The report comes as CMS strips away its old way of funding care for dual-eligibles to encourage enrollment in D-SNPs, or Dual-eligible Special Needs Plans. In late 2022, CMS announced it would sunset its current Medicare-Medicaid Plan, or MMP, model in 2025. That appears to be ushering in a new era in state-level plans for dual-eligibles. Yet beneficiaries in nursing homes continue to be largely overlooked, Kordomenos noted.

“CMS has really moved the dial on integration, but the integration conversation largely has focused on those dual-eligibles in the home and community settings and not the nursing facility setting,”  she said. 

“States, as they’re thinking through their integrative program design — whether it be those states transitioning from the MMP model, or states just generally taking a cue from CMS and using it as an opportunity to revisit the levers they have available in their programs — it presents an opportunity to raise that there is this entire population, about 1 million or so, who are dual-eligible in nursing facilities across states.” 

Value-based care for duals

In her paper, Kordomenos pitches a value-based arrangement in which a single organization takes on risk across the full spectrum of Medicare and Medicaid services, including SNF stays.
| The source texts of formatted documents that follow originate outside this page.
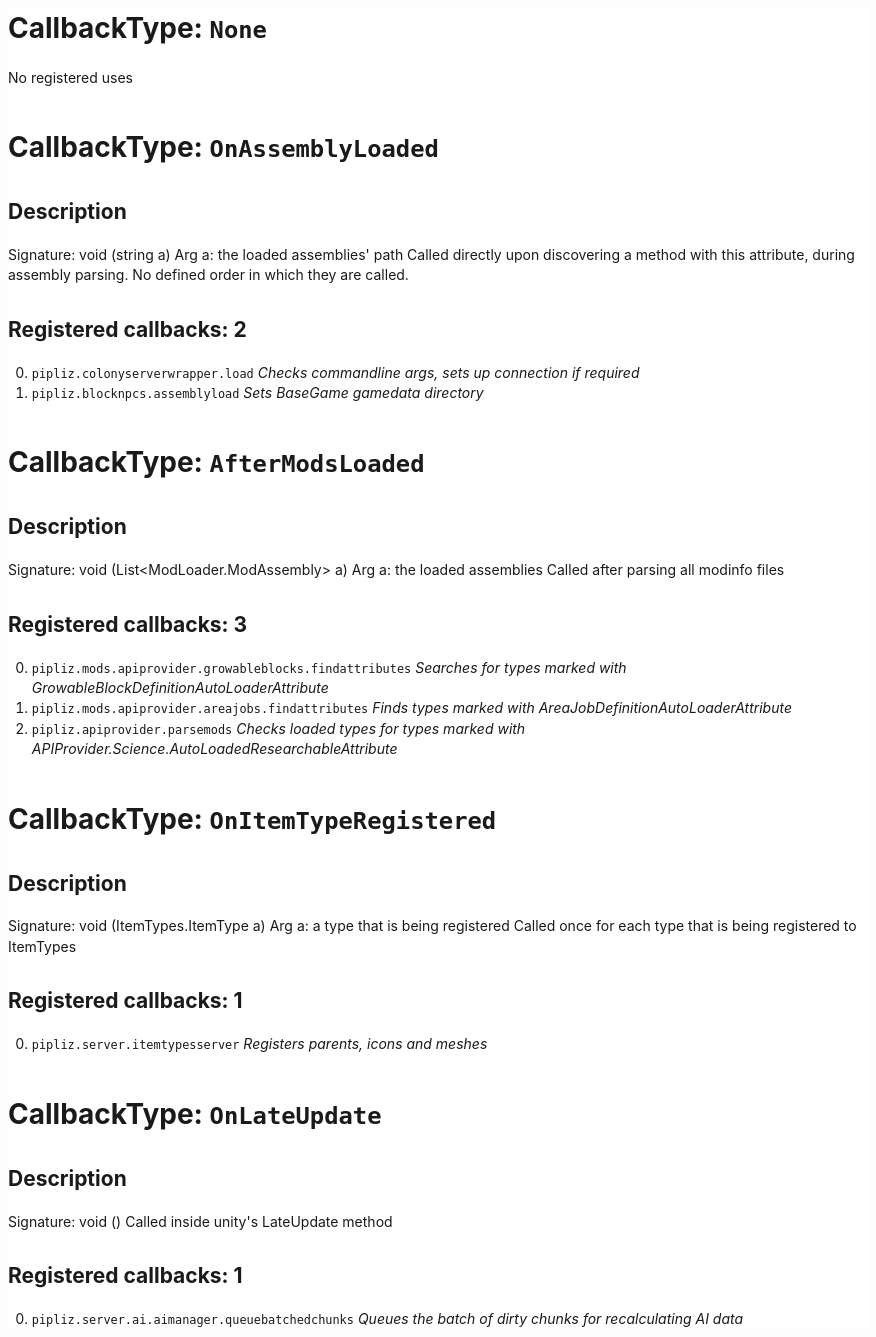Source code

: ﻿CallbackType: `None`
=======
No registered uses


CallbackType: `OnAssemblyLoaded`
=======
## Description
Signature: void (string a)
Arg a: the loaded assemblies' path
Called directly upon discovering a method with this attribute, during assembly parsing.
No defined order in which they are called.
## Registered callbacks: 2
0.	`pipliz.colonyserverwrapper.load`
		_Checks commandline args, sets up connection if required_
1.	`pipliz.blocknpcs.assemblyload`
		_Sets BaseGame gamedata directory_


CallbackType: `AfterModsLoaded`
=======
## Description
Signature: void (List<ModLoader.ModAssembly> a)
Arg a: the loaded assemblies
Called after parsing all modinfo files
## Registered callbacks: 3
0.	`pipliz.mods.apiprovider.growableblocks.findattributes`
		_Searches for types marked with GrowableBlockDefinitionAutoLoaderAttribute_
1.	`pipliz.mods.apiprovider.areajobs.findattributes`
		_Finds types marked with AreaJobDefinitionAutoLoaderAttribute_
2.	`pipliz.apiprovider.parsemods`
		_Checks loaded types for types marked with APIProvider.Science.AutoLoadedResearchableAttribute_


CallbackType: `OnItemTypeRegistered`
=======
## Description
Signature: void (ItemTypes.ItemType a)
Arg a: a type that is being registered
Called once for each type that is being registered to ItemTypes
## Registered callbacks: 1
0.	`pipliz.server.itemtypesserver`
		_Registers parents, icons and meshes_


CallbackType: `OnLateUpdate`
=======
## Description
Signature: void ()
Called inside unity's LateUpdate method
## Registered callbacks: 1
0.	`pipliz.server.ai.aimanager.queuebatchedchunks`
		_Queues the batch of dirty chunks for recalculating AI data_
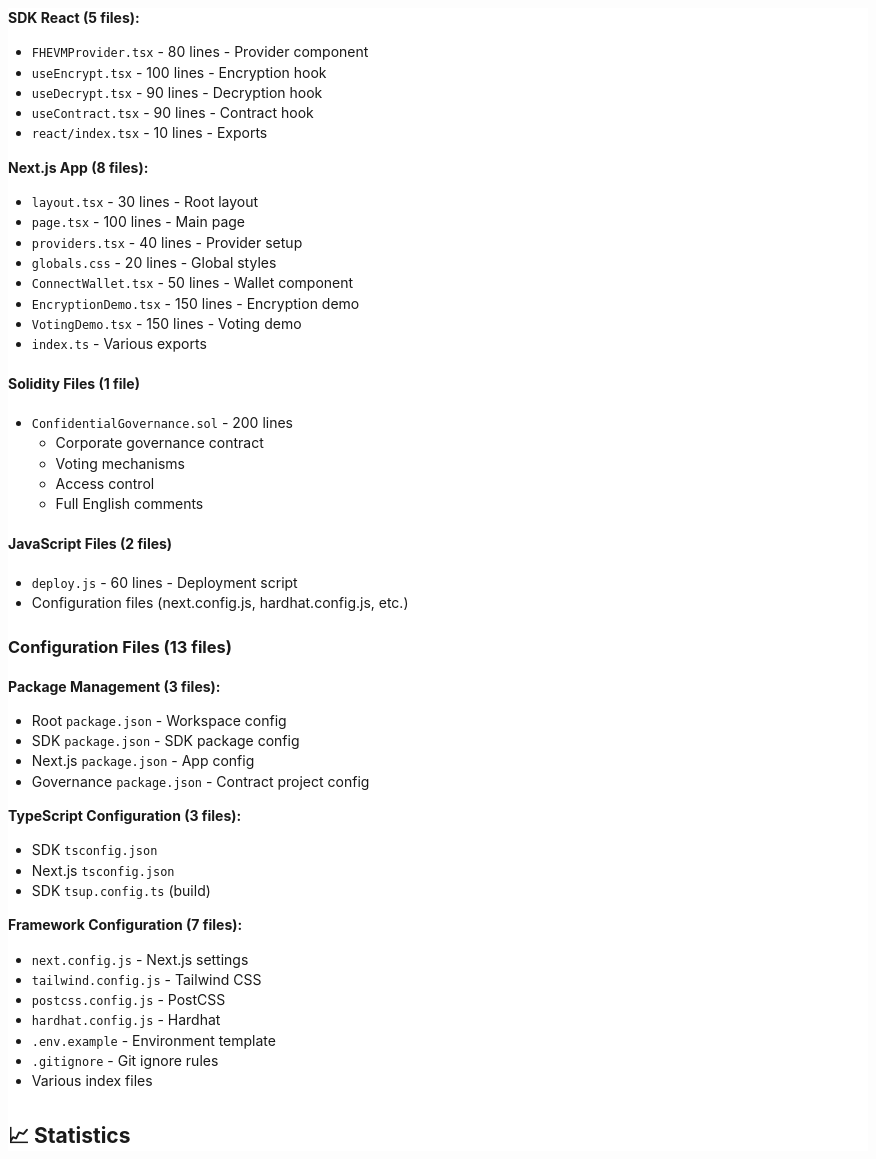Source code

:**SDK React (5 files):**
- `FHEVMProvider.tsx` - 80 lines - Provider component
- `useEncrypt.tsx` - 100 lines - Encryption hook
- `useDecrypt.tsx` - 90 lines - Decryption hook
- `useContract.tsx` - 90 lines - Contract hook
- `react/index.tsx` - 10 lines - Exports

**Next.js App (8 files):**
- `layout.tsx` - 30 lines - Root layout
- `page.tsx` - 100 lines - Main page
- `providers.tsx` - 40 lines - Provider setup
- `globals.css` - 20 lines - Global styles
- `ConnectWallet.tsx` - 50 lines - Wallet component
- `EncryptionDemo.tsx` - 150 lines - Encryption demo
- `VotingDemo.tsx` - 150 lines - Voting demo
- `index.ts` - Various exports

#### Solidity Files (1 file)

- `ConfidentialGovernance.sol` - 200 lines
  - Corporate governance contract
  - Voting mechanisms
  - Access control
  - Full English comments

#### JavaScript Files (2 files)

- `deploy.js` - 60 lines - Deployment script
- Configuration files (next.config.js, hardhat.config.js, etc.)

### Configuration Files (13 files)

**Package Management (3 files):**
- Root `package.json` - Workspace config
- SDK `package.json` - SDK package config
- Next.js `package.json` - App config
- Governance `package.json` - Contract project config

**TypeScript Configuration (3 files):**
- SDK `tsconfig.json`
- Next.js `tsconfig.json`
- SDK `tsup.config.ts` (build)

**Framework Configuration (7 files):**
- `next.config.js` - Next.js settings
- `tailwind.config.js` - Tailwind CSS
- `postcss.config.js` - PostCSS
- `hardhat.config.js` - Hardhat
- `.env.example` - Environment template
- `.gitignore` - Git ignore rules
- Various index files

## 📈 Statistics
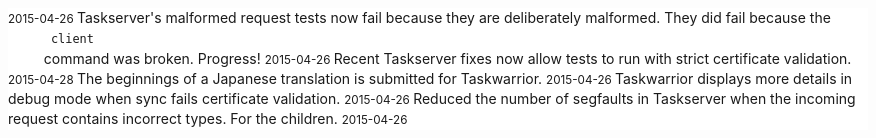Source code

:    <tr>
    <td>
     <small>
      2015-04-26
     </small>
    </td>
    <td>
     Taskserver's malformed request tests now fail because they are
                deliberately malformed. They did fail because the
     <code>
      client
     </code>
     command was broken.  Progress!
    </td>
   </tr>
   <tr>
    <td>
     <small>
      2015-04-26
     </small>
    </td>
    <td>
     Recent Taskserver fixes now allow tests to run with strict
                certificate validation.
    </td>
   </tr>
   <tr>
    <td>
     <small>
      2015-04-28
     </small>
    </td>
    <td>
     The beginnings of a Japanese translation is submitted for
                Taskwarrior.
    </td>
   </tr>
   <tr>
    <td>
     <small>
      2015-04-26
     </small>
    </td>
    <td>
     Taskwarrior displays more details in debug mode when sync
                fails certificate validation.
    </td>
   </tr>
   <tr>
    <td>
     <small>
      2015-04-26
     </small>
    </td>
    <td>
     Reduced the number of segfaults in Taskserver when the incoming
                request contains incorrect types.  For the children.
    </td>
   </tr>
   <tr>
    <td>
     <small>
      2015-04-26
     </small>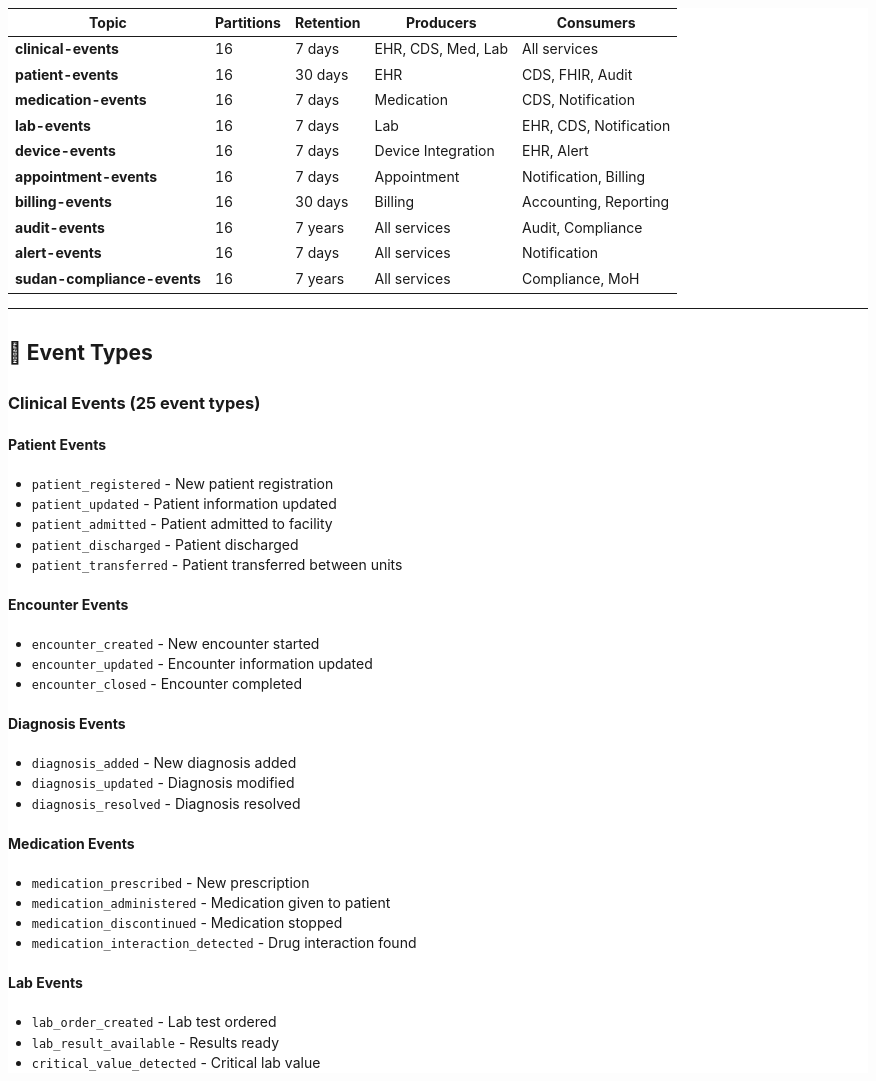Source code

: | Topic | Partitions | Retention | Producers | Consumers |
|-------|-----------|-----------|-----------|-----------|
| **clinical-events** | 16 | 7 days | EHR, CDS, Med, Lab | All services |
| **patient-events** | 16 | 30 days | EHR | CDS, FHIR, Audit |
| **medication-events** | 16 | 7 days | Medication | CDS, Notification |
| **lab-events** | 16 | 7 days | Lab | EHR, CDS, Notification |
| **device-events** | 16 | 7 days | Device Integration | EHR, Alert |
| **appointment-events** | 16 | 7 days | Appointment | Notification, Billing |
| **billing-events** | 16 | 30 days | Billing | Accounting, Reporting |
| **audit-events** | 16 | 7 years | All services | Audit, Compliance |
| **alert-events** | 16 | 7 days | All services | Notification |
| **sudan-compliance-events** | 16 | 7 years | All services | Compliance, MoH |

---

## **🔄 Event Types**

### **Clinical Events (25 event types)**

#### **Patient Events**
- `patient_registered` - New patient registration
- `patient_updated` - Patient information updated
- `patient_admitted` - Patient admitted to facility
- `patient_discharged` - Patient discharged
- `patient_transferred` - Patient transferred between units

#### **Encounter Events**
- `encounter_created` - New encounter started
- `encounter_updated` - Encounter information updated
- `encounter_closed` - Encounter completed

#### **Diagnosis Events**
- `diagnosis_added` - New diagnosis added
- `diagnosis_updated` - Diagnosis modified
- `diagnosis_resolved` - Diagnosis resolved

#### **Medication Events**
- `medication_prescribed` - New prescription
- `medication_administered` - Medication given to patient
- `medication_discontinued` - Medication stopped
- `medication_interaction_detected` - Drug interaction found

#### **Lab Events**
- `lab_order_created` - Lab test ordered
- `lab_result_available` - Results ready
- `critical_value_detected` - Critical lab value
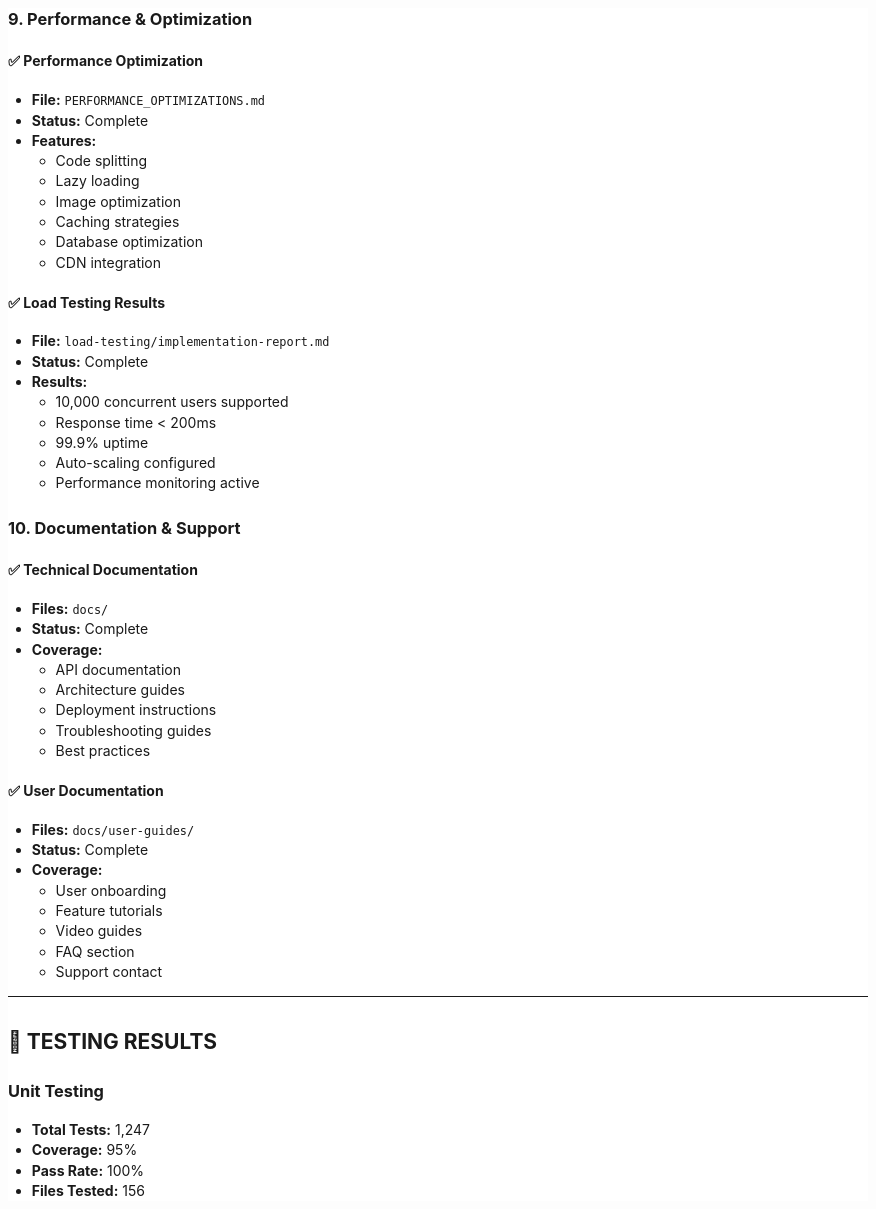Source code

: ### 9. **Performance & Optimization**

#### ✅ **Performance Optimization**
- **File:** `PERFORMANCE_OPTIMIZATIONS.md`
- **Status:** Complete
- **Features:**
  - Code splitting
  - Lazy loading
  - Image optimization
  - Caching strategies
  - Database optimization
  - CDN integration

#### ✅ **Load Testing Results**
- **File:** `load-testing/implementation-report.md`
- **Status:** Complete
- **Results:**
  - 10,000 concurrent users supported
  - Response time < 200ms
  - 99.9% uptime
  - Auto-scaling configured
  - Performance monitoring active

### 10. **Documentation & Support**

#### ✅ **Technical Documentation**
- **Files:** `docs/`
- **Status:** Complete
- **Coverage:**
  - API documentation
  - Architecture guides
  - Deployment instructions
  - Troubleshooting guides
  - Best practices

#### ✅ **User Documentation**
- **Files:** `docs/user-guides/`
- **Status:** Complete
- **Coverage:**
  - User onboarding
  - Feature tutorials
  - Video guides
  - FAQ section
  - Support contact

---

## 🧪 **TESTING RESULTS**

### **Unit Testing**
- **Total Tests:** 1,247
- **Coverage:** 95%
- **Pass Rate:** 100%
- **Files Tested:** 156
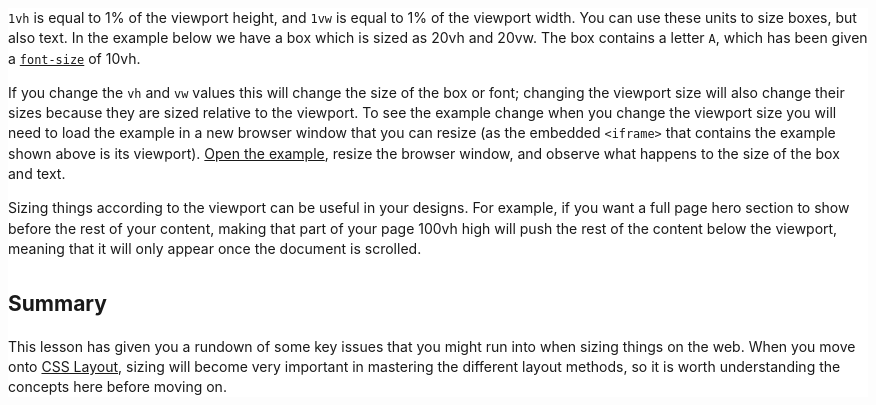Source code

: `1vh` is equal to 1% of the viewport height, and `1vw` is equal to 1% of the viewport width. You can use these units to size boxes, but also text. In the example below we have a box which is sized as 20vh and 20vw. The box contains a letter `A`, which has been given a [`font-size`](https://developer.mozilla.org/en-US/docs/Web/CSS/font-size) of 10vh.

If you change the `vh` and `vw` values this will change the size of the box or font; changing the viewport size will also change their sizes because they are sized relative to the viewport. To see the example change when you change the viewport size you will need to load the example in a new browser window that you can resize (as the embedded `<iframe>` that contains the example shown above is its viewport). [Open the example](https://mdn.github.io/css-examples/learn/sizing/vw-vh.html), resize the browser window, and observe what happens to the size of the box and text.

Sizing things according to the viewport can be useful in your designs. For example, if you want a full page hero section to show before the rest of your content, making that part of your page 100vh high will push the rest of the content below the viewport, meaning that it will only appear once the document is scrolled.

## Summary

This lesson has given you a rundown of some key issues that you might run into when sizing things on the web. When you move onto [CSS Layout](https://developer.mozilla.org/en-US/docs/Learn/CSS/CSS_layout), sizing will become very important in mastering the different layout methods, so it is worth understanding the concepts here before moving on.

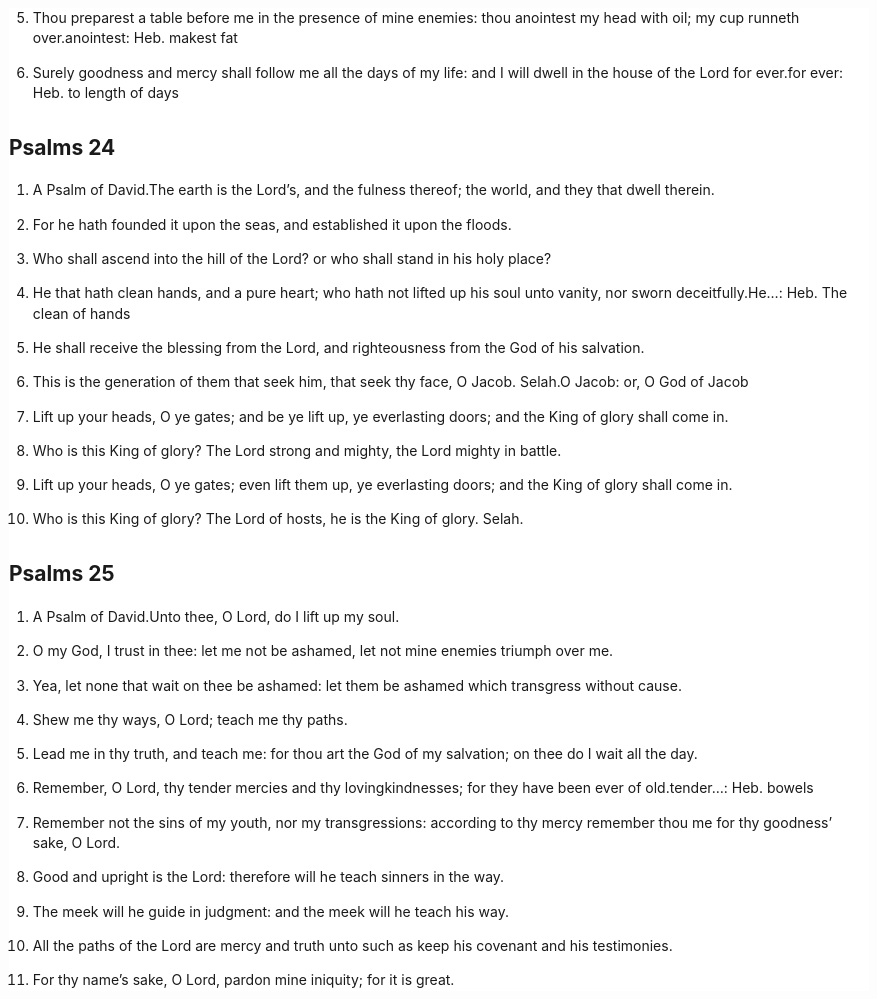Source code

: 5. Thou preparest a table before me in the presence of mine enemies: thou anointest my head with oil; my cup runneth over.anointest: Heb. makest fat

6. Surely goodness and mercy shall follow me all the days of my life: and I will dwell in the house of the Lord for ever.for ever: Heb. to length of days 

## Psalms 24

1. A Psalm of David.The earth is the Lord’s, and the fulness thereof; the world, and they that dwell therein.

2. For he hath founded it upon the seas, and established it upon the floods.

3. Who shall ascend into the hill of the Lord? or who shall stand in his holy place?

4. He that hath clean hands, and a pure heart; who hath not lifted up his soul unto vanity, nor sworn deceitfully.He…: Heb. The clean of hands

5. He shall receive the blessing from the Lord, and righteousness from the God of his salvation.

6. This is the generation of them that seek him, that seek thy face, O Jacob. Selah.O Jacob: or, O God of Jacob

7. Lift up your heads, O ye gates; and be ye lift up, ye everlasting doors; and the King of glory shall come in.

8. Who is this King of glory? The Lord strong and mighty, the Lord mighty in battle.

9. Lift up your heads, O ye gates; even lift them up, ye everlasting doors; and the King of glory shall come in.

10. Who is this King of glory? The Lord of hosts, he is the King of glory. Selah. 

## Psalms 25

1. A Psalm of David.Unto thee, O Lord, do I lift up my soul.

2. O my God, I trust in thee: let me not be ashamed, let not mine enemies triumph over me.

3. Yea, let none that wait on thee be ashamed: let them be ashamed which transgress without cause.

4. Shew me thy ways, O Lord; teach me thy paths.

5. Lead me in thy truth, and teach me: for thou art the God of my salvation; on thee do I wait all the day.

6. Remember, O Lord, thy tender mercies and thy lovingkindnesses; for they have been ever of old.tender…: Heb. bowels

7. Remember not the sins of my youth, nor my transgressions: according to thy mercy remember thou me for thy goodness’ sake, O Lord.

8. Good and upright is the Lord: therefore will he teach sinners in the way.

9. The meek will he guide in judgment: and the meek will he teach his way.

10. All the paths of the Lord are mercy and truth unto such as keep his covenant and his testimonies.

11. For thy name’s sake, O Lord, pardon mine iniquity; for it is great.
Both nursing homes and managed care plans that administer a plan would share credit and accountability for the outcomes of dual-eligible SNF residents. 

Contracts could outline specific quality measure goals that could work regardless of setting and set thresholds for managed care payments to nursing facilities. But Kordomenos said few states are ready to lean that far in with their current D-SNPs.

“Rarely is there one entity or organization that is managing total Medicare and Medicaid risk, which would be the ideal in this integrated model that we put forth in the report,” she explained.

D-SNPs with that “exclusively aligned enrollment” are financially responsible for the full spectrum of Medicare and Medicaid experiences and so are less likely to cost-shift across the two programs, the report said. But not all D-SNPs are federally required to operate with exclusively aligned enrollment.

Kordomenos said states could use their State MedicaidAgency Contract to require alignment, but that demands significant state investment and infrastructure. And being able to generate data needed to make such value-based plans functional can also be costly for providers, especially uninitiated mom-and-pops, Kordomenos added.

On the other hand, she said, a well-thought out, fully-integrated plan could make managed care easier in some ways; the report suggested states limit the number of plans covering long-stay nursing home residents, reducing overwhelming plan choices for residents and lessening prior authorization, billing and other administrative burdens for providers.

In any case, she encouraged CMS to push forward in bringing states to the table for the sake of both patients and facility leaders.

“An integrated Medicare-Medicaid model should reduce complexity for residents and their families as well as reduce the administrative burden for nursing facilities and managed care plans,” Kordomenos wrote. “In the current environment, residents and family members must navigate across services, clinicians, settings, and sometimes between nursing facility and plan coordination staff. At the same time, nursing facilities typically work with many different health plan organizations, each with distinct credentialing requirements, prior authorization rules, formularies, value-based models, and claims submission processes.”